陆明远已经掏出钥匙开了门,门是向外开的,打开后赵山河直接侧身进去,把饭盒放在书桌上,动作利落又自然。林一舟跟在陆明远身后进来,看了一眼已经坐到床上的赵山河,又看了一眼到厕所洗手的陆明远。

“到底是谁宿舍啊?”林一舟说。他声音不大,尾调微微上扬,像是一句不需要回答、但说出来能让人觉得有点意思的话。

赵山河正把保温饭盒从袋子里拿出来。

“我媳妇的,有意见?”

陆明远站在厕所门口,脸从颧骨开始红起来,一路蔓延到耳根,又顺着脖子往下,校服领口上方那一小片皮肤也变成了粉色。他张了一下嘴,又合上了。

林一舟已经坐到了那张空床的床沿上,他先看了一眼赵山河,又看了一眼从厕所挪步回来的陆明远。

他看着陆明远红透的脸,嘴角慢慢弯了一下,那个弯度不大,不夸张,但确确实实在那里。“你答应他了?”他问,声音还是那种不急不慢的调子。

陆明远怔了一下,像是没跟上他的节奏。“答应什么了?”他的声音比平时快了一些,像是想要证明自己真的不知道。

“别瞎说。”赵山河打断了他们,他的声音比平时大了一点,像是在掩盖什么东西。他正把饭盒的盖子掀开,盖子掀到一半就打不开了。

林一舟“哦”了一下,那个“哦”拖得比平时长一些,尾音上扬,像在一段对话里加了一个不需要被回复的、但所有人都听得到的句号。他没有再追问,低下头,从口袋里掏出手机,点亮屏幕,解锁,点开游戏图标。游戏加载的画面在屏幕中间转了几圈,他又往后坐了坐,后背靠着墙,手指在屏幕上滑动着。
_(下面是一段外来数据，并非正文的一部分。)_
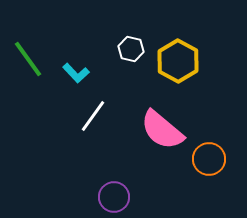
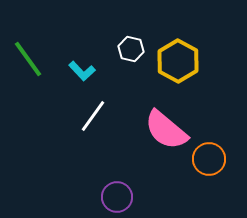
cyan L-shape: moved 6 px right, 2 px up
pink semicircle: moved 4 px right
purple circle: moved 3 px right
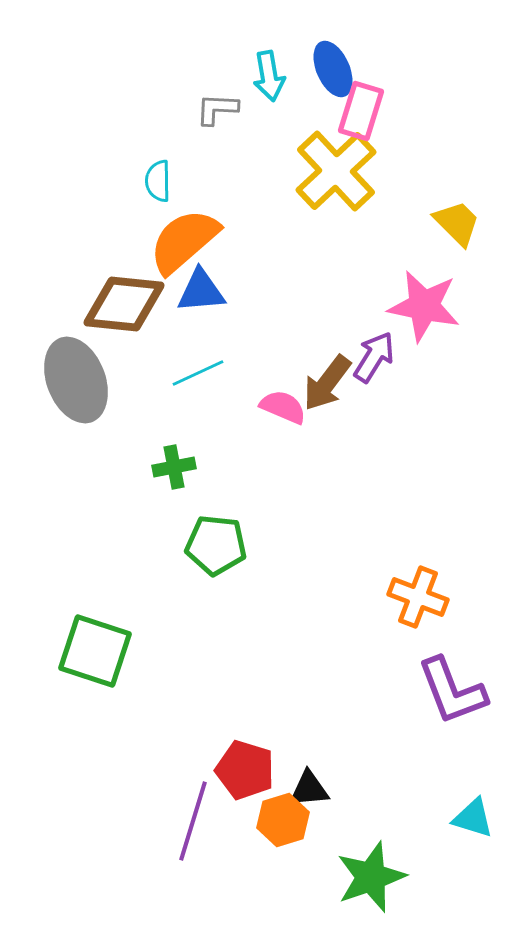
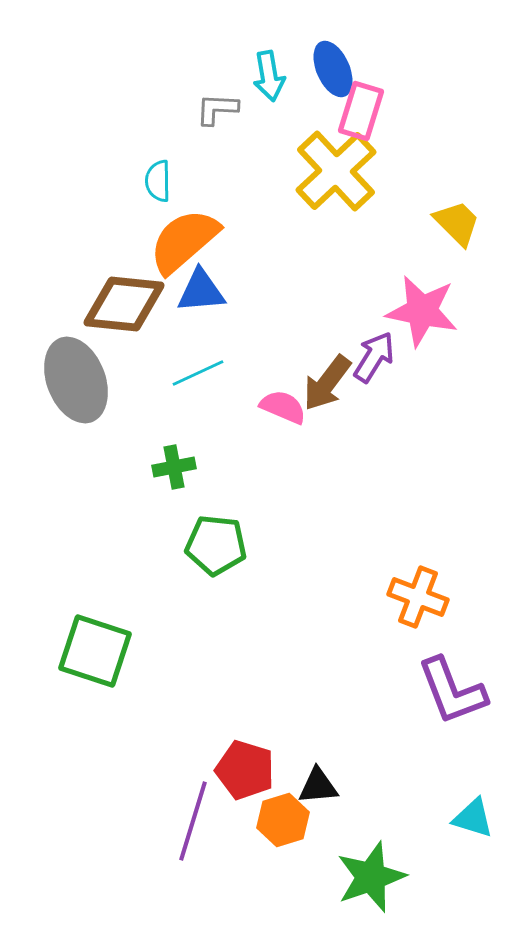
pink star: moved 2 px left, 5 px down
black triangle: moved 9 px right, 3 px up
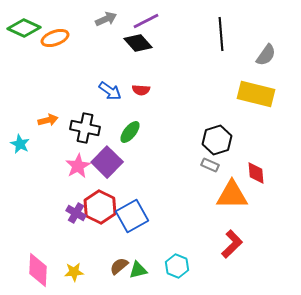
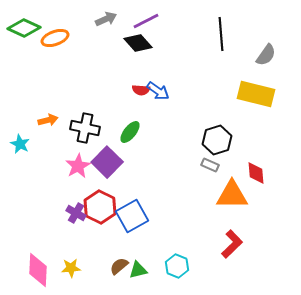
blue arrow: moved 48 px right
yellow star: moved 3 px left, 4 px up
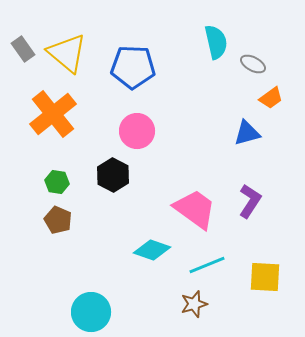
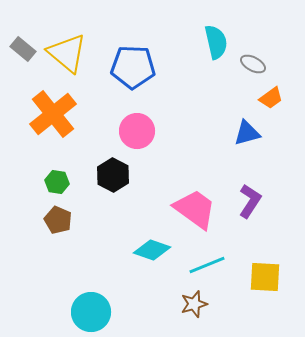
gray rectangle: rotated 15 degrees counterclockwise
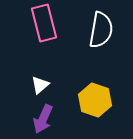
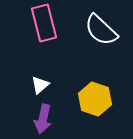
white semicircle: rotated 123 degrees clockwise
yellow hexagon: moved 1 px up
purple arrow: rotated 12 degrees counterclockwise
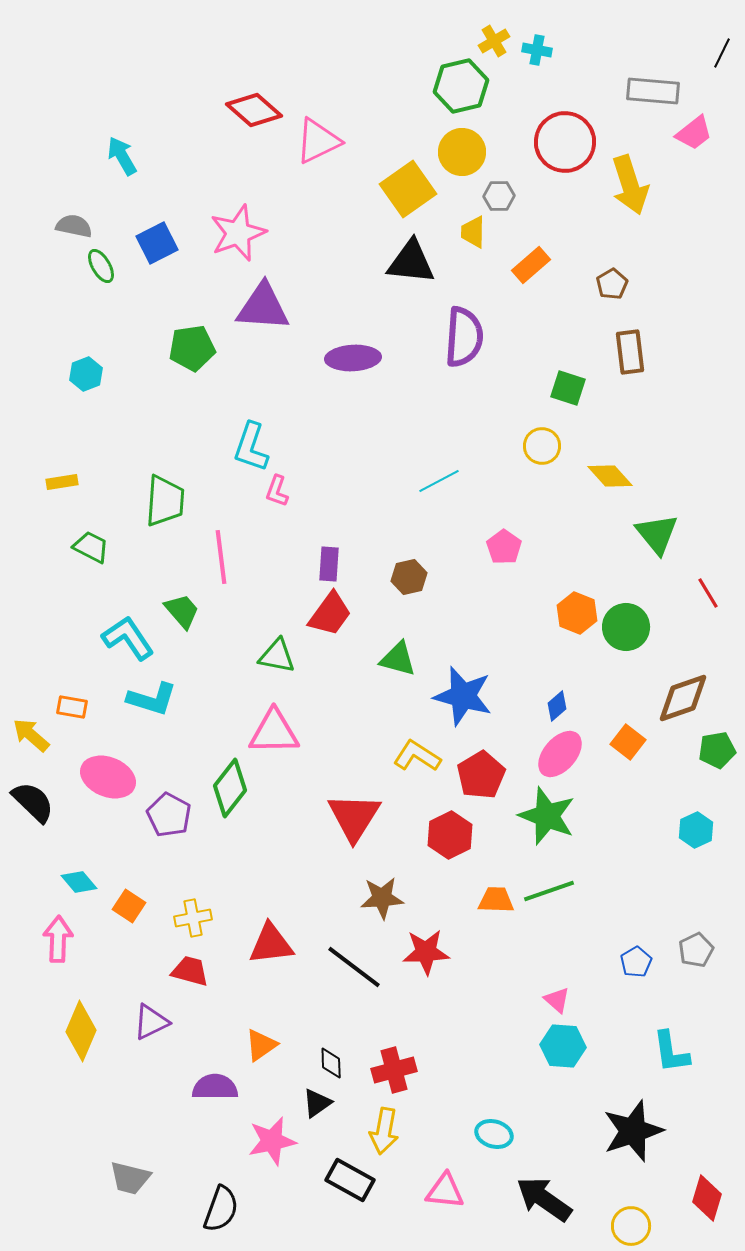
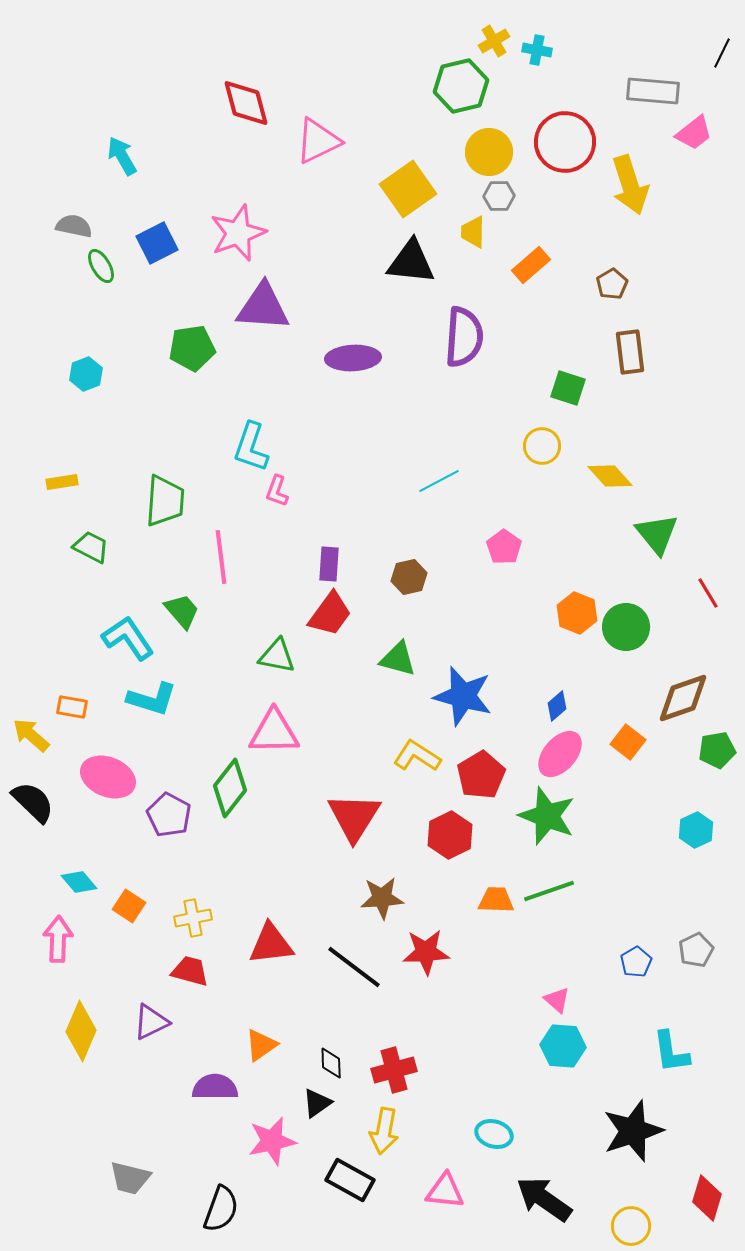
red diamond at (254, 110): moved 8 px left, 7 px up; rotated 34 degrees clockwise
yellow circle at (462, 152): moved 27 px right
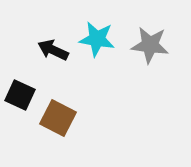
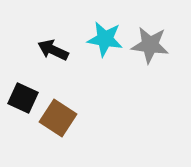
cyan star: moved 8 px right
black square: moved 3 px right, 3 px down
brown square: rotated 6 degrees clockwise
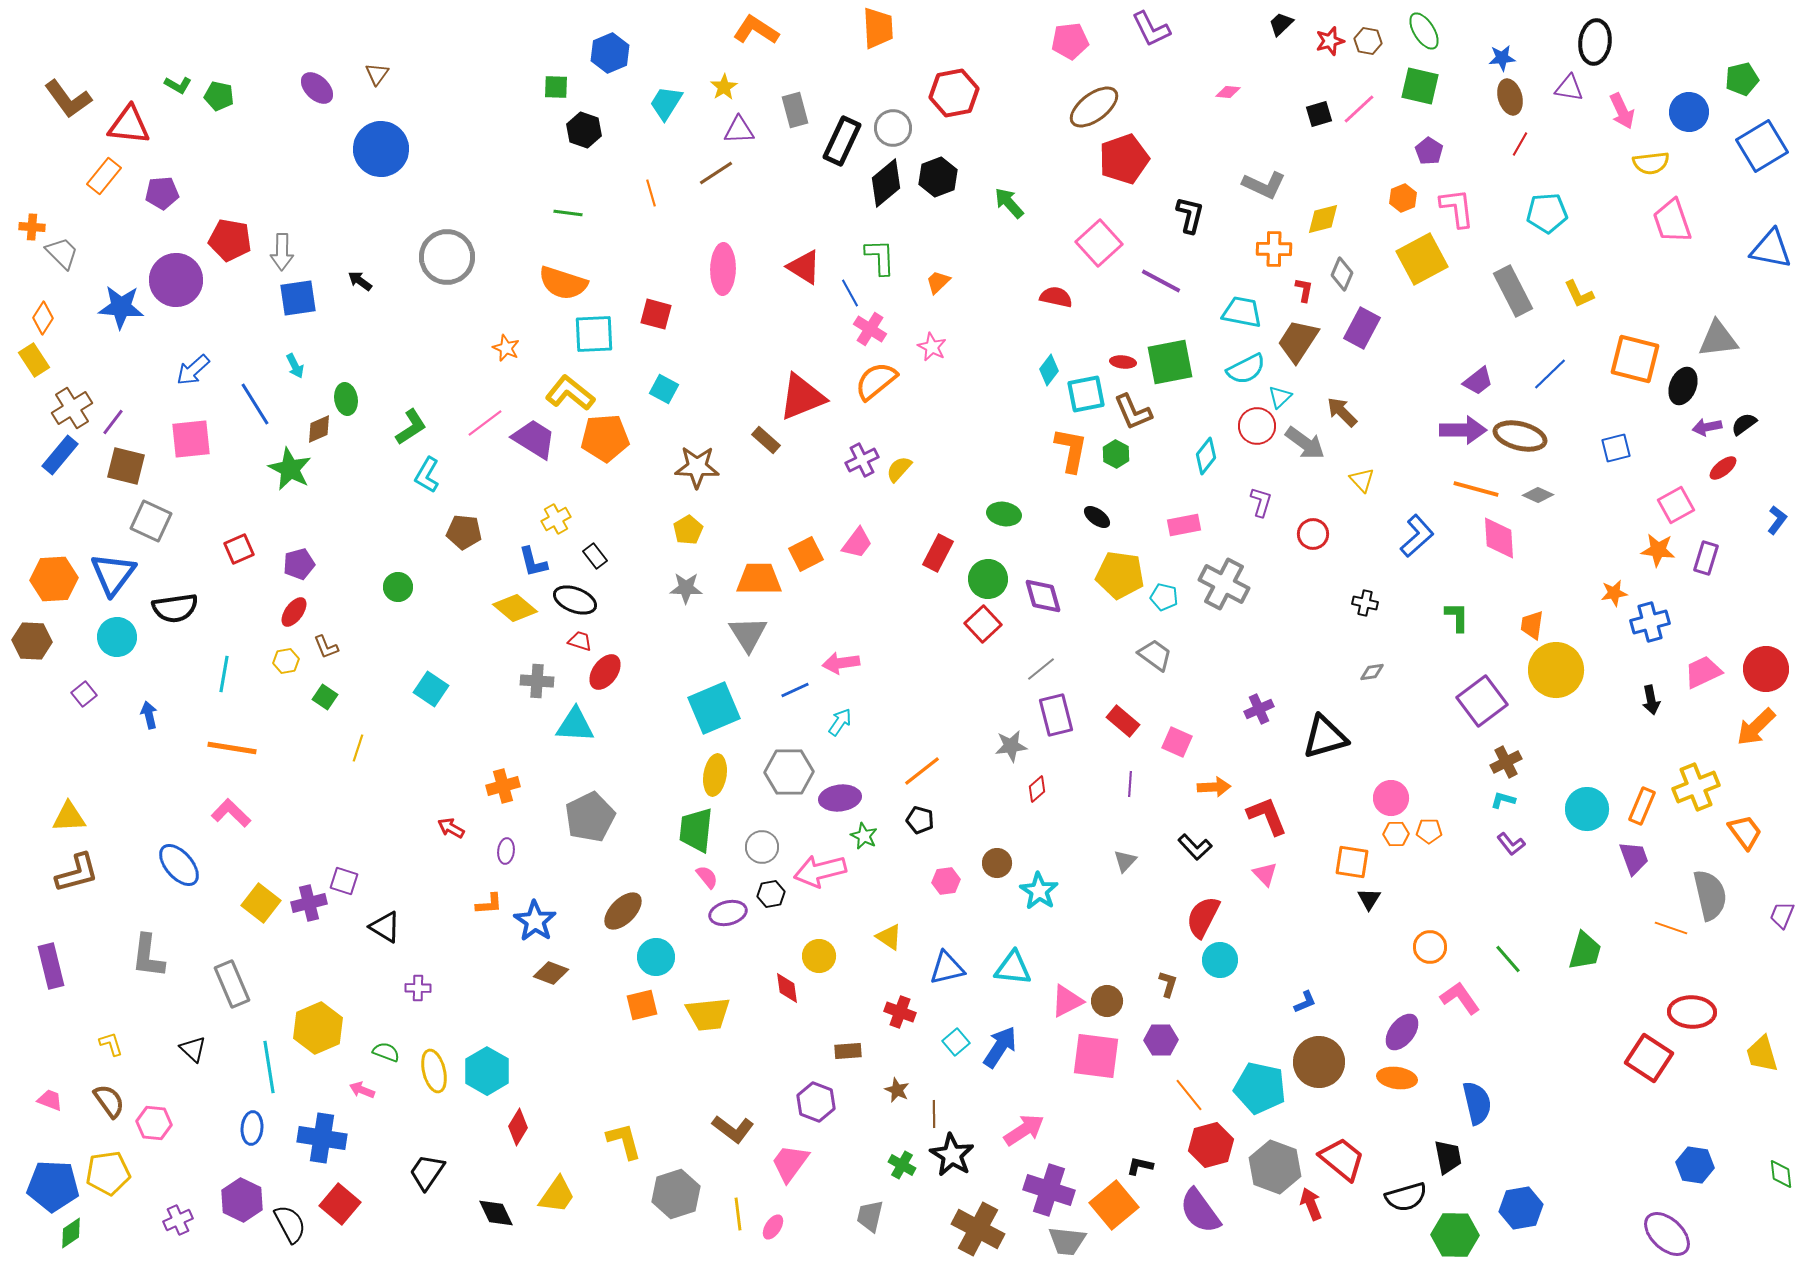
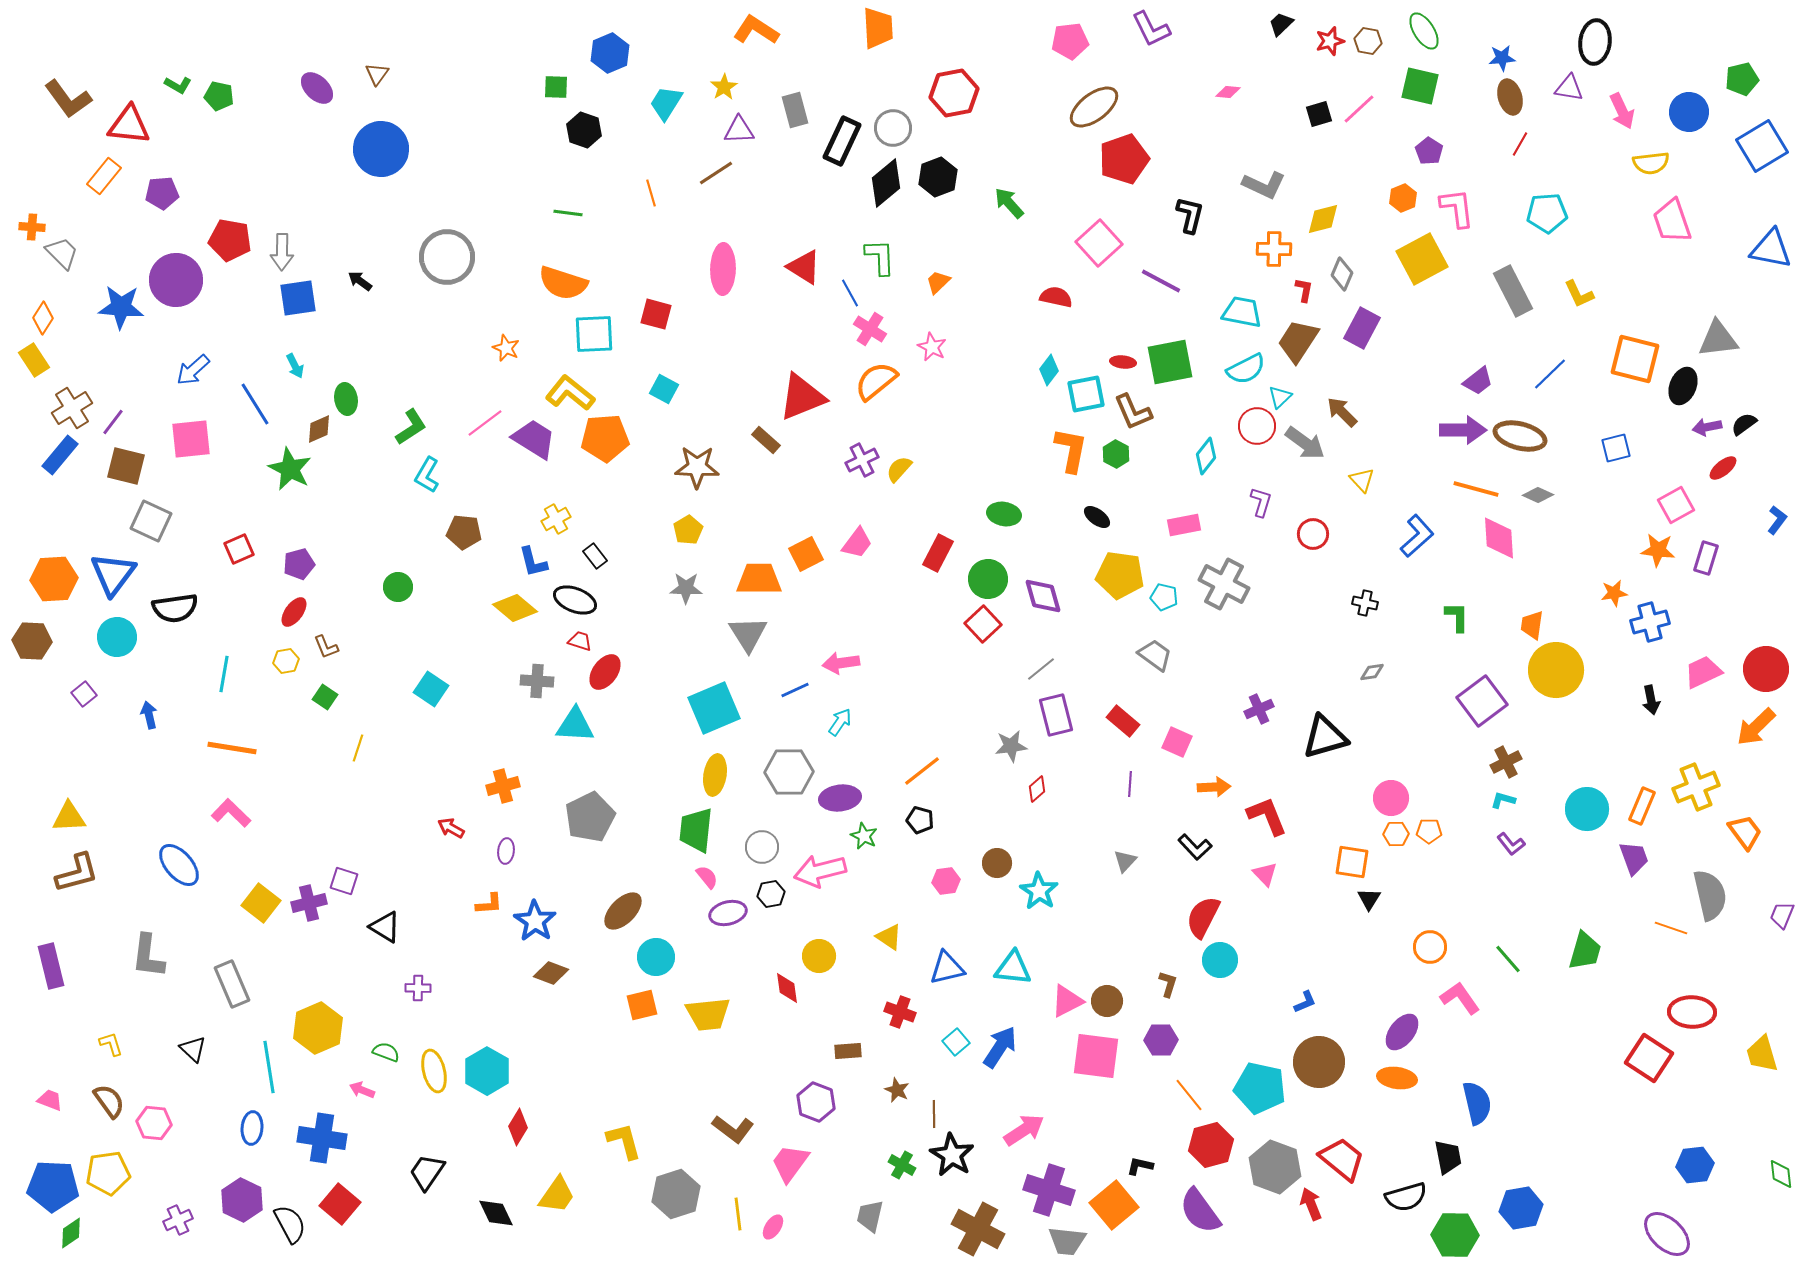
blue hexagon at (1695, 1165): rotated 15 degrees counterclockwise
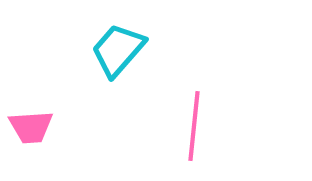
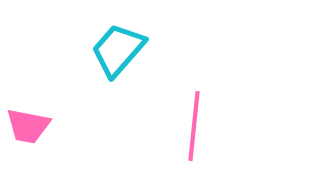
pink trapezoid: moved 3 px left, 1 px up; rotated 15 degrees clockwise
陆明远站在书桌旁边,用眼神看赵山河。赵山河感受到目光,但是却没有看他。

陆明远站在旁边,看着赵山河用一只手对付那盒饭,他的目光停在赵山河的侧脸上,等一个答案。但赵山河始终没有转过头来,他的动作看起来专注到听不见任何声音一样,只是在跟那个盖子较劲。盖子终于被撬开了,热气从饭盒里涌出来,在两个人之间升腾、散开,模糊了他的轮廓。